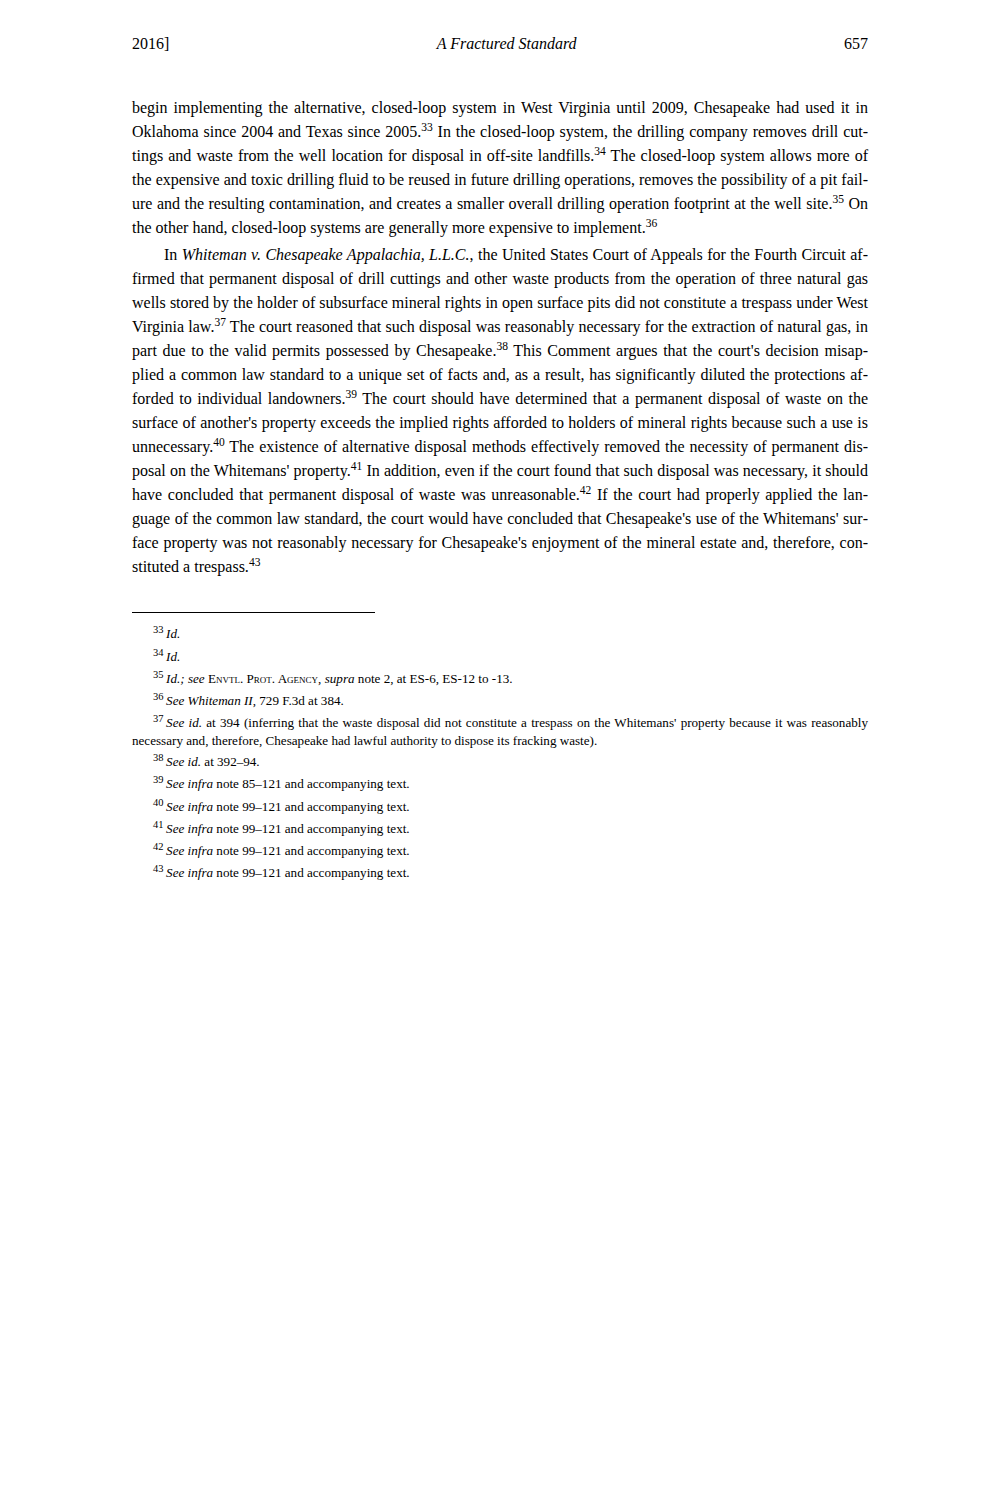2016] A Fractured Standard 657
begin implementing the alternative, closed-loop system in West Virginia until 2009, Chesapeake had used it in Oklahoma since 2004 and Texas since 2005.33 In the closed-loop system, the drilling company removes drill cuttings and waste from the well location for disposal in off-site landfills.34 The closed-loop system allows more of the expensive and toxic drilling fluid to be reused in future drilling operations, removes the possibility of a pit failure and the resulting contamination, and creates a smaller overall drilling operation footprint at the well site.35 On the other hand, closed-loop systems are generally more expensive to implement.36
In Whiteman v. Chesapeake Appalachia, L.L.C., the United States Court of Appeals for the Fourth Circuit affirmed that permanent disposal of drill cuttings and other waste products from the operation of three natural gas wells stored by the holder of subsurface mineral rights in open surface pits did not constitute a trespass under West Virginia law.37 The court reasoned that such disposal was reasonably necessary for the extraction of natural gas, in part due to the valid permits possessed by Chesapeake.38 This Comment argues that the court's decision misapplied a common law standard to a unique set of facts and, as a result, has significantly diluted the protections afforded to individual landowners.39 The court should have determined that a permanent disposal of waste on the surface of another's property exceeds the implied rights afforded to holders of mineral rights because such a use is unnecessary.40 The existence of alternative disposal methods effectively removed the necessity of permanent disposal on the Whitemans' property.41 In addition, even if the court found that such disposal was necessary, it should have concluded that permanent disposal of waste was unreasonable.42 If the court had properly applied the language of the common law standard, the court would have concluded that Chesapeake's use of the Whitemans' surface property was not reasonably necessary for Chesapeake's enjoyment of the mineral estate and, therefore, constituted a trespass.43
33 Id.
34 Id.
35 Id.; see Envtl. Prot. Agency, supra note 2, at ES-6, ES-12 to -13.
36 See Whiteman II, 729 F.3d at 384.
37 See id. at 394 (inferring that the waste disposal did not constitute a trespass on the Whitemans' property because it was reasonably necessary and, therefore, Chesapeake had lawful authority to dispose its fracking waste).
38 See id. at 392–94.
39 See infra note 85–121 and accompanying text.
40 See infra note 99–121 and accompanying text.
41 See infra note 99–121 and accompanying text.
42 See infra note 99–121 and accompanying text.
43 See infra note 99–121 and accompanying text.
——
[TASK PROMPT] Using the entries above, say how many lines include the word "infra", with no other output.

[OUTPUT FOR THIS TASK] 5